The airplane was purchased on May 6, 1995, and was delivered to the pilot at the Venice Municipal Airport, Venice, Florida. According to a relative of the pilot, he flew the airplane solo from the Venice Airport to the Opa-Locka Airport. This flight was not logged in the pilot's logbook. The Venice Airport is located about 136 nautical miles from the Opa-Locka Airport. According to the mechanic who worked on the hydraulic system of the airplane, the first flight on the day of the accident was the first the airplane had been flown since arrival after purchase.

An NTSB Form 6120.1/2 was not prepared due to the pilot being the operator of the airplane.

The wreckage minus all retained components was released to Mr.

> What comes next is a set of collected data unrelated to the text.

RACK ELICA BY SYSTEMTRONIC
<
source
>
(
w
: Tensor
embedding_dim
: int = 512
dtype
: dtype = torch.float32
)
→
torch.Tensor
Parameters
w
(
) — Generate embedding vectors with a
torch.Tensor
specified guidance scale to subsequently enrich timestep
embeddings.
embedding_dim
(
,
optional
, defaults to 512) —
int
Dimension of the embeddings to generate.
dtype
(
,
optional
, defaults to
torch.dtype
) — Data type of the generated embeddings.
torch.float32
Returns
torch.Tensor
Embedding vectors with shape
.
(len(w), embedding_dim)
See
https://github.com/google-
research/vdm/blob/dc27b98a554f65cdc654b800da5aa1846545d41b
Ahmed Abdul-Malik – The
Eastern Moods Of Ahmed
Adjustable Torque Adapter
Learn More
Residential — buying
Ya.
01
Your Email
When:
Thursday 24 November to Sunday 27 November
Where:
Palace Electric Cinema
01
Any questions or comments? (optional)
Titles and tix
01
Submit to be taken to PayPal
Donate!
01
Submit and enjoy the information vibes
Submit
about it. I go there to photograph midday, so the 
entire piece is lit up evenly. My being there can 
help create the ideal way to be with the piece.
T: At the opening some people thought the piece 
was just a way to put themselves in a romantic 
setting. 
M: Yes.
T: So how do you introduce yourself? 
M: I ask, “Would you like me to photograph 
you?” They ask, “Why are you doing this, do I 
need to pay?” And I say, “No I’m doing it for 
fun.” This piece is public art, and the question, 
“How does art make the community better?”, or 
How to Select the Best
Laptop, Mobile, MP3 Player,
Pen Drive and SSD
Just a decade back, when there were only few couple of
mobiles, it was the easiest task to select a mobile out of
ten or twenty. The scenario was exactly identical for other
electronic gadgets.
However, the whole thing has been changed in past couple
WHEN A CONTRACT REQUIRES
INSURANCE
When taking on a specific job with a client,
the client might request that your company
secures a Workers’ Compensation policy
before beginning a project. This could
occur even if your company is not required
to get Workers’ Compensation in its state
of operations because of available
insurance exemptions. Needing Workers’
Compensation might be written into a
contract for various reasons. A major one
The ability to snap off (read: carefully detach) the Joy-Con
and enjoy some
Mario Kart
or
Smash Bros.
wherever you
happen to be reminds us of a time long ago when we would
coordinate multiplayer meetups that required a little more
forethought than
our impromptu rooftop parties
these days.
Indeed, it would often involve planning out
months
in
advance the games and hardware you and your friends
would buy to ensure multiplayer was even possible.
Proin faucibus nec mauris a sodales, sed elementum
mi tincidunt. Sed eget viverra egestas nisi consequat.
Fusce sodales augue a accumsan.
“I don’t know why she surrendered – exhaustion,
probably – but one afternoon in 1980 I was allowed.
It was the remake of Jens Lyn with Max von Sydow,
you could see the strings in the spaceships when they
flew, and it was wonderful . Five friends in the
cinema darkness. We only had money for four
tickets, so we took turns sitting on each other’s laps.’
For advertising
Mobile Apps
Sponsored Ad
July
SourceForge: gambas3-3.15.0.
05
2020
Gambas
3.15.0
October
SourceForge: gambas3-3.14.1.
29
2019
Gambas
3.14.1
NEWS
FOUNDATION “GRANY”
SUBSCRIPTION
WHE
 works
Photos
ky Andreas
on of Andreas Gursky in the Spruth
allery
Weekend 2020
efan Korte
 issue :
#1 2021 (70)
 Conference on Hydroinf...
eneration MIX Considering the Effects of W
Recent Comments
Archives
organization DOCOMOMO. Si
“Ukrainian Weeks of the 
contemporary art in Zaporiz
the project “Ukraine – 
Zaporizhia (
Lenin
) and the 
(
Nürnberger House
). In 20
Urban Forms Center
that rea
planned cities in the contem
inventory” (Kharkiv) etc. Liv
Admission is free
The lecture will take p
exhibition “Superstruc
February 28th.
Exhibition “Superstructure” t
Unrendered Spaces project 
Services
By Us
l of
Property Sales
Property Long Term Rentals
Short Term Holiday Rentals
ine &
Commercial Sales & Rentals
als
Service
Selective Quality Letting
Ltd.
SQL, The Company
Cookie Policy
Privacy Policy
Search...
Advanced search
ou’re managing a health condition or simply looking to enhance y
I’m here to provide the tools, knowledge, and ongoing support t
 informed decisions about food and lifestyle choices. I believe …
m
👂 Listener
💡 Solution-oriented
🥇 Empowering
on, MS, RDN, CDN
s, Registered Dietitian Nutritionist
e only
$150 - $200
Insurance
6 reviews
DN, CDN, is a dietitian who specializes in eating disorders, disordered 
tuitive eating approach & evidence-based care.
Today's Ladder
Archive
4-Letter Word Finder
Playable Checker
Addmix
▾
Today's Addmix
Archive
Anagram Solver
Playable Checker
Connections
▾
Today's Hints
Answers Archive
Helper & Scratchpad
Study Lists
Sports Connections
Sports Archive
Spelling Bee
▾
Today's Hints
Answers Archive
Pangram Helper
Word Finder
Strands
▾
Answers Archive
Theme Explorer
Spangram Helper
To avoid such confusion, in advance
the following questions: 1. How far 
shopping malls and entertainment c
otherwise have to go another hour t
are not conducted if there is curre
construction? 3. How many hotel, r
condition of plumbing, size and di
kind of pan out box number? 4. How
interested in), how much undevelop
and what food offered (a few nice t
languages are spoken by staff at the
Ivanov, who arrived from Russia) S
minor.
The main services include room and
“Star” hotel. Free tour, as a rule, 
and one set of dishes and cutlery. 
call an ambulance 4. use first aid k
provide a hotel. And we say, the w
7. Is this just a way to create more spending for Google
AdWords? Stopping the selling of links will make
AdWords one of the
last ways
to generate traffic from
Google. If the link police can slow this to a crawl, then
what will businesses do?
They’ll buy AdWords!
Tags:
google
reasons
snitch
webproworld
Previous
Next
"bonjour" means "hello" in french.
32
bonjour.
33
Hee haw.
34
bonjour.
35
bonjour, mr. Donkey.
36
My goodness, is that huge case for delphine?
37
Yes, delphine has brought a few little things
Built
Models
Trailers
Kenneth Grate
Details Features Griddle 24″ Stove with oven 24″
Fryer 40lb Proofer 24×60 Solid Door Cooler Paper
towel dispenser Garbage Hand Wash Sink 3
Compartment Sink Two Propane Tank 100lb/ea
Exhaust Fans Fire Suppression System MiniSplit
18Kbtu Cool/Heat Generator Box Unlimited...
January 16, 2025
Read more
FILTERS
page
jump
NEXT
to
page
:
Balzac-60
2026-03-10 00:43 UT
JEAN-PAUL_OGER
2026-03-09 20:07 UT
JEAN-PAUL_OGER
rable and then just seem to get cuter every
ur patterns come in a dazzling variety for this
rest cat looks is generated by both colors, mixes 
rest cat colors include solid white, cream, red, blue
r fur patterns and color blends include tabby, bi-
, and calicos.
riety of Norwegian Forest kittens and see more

Charles G. Maynard, a representative of the insurance carrier on June 9, 1995. The retained components were released to Mr. Maynard on December 14, 1995.

NTSB Probable Cause

A LOSS OF ENGINE POWER DUE TO WATER CONTAMINATION OF THE FUEL, THE PILOT'S INADEQUATE PREFLIGHT, AND HIS INTENTIONAL OPERATION OF THE AIRPLANE WITH KNOWN DEFICIENCIES IN EQUIPMENT WHICH RESULTED IN AN INADVERTENT STALL AT AN ALTITUDE INADEQUATE FOR RECOVERY. FACTORS WHICH CONTRIBUTED TO THE ACCIDENT WERE: THE PILOT'S LACK OF RECENT EXPERIENCE IN THE AIRPLANE AND HIS SELF-INDUCED PRESSURE TO ACCOMPLISH THE FLIGHT.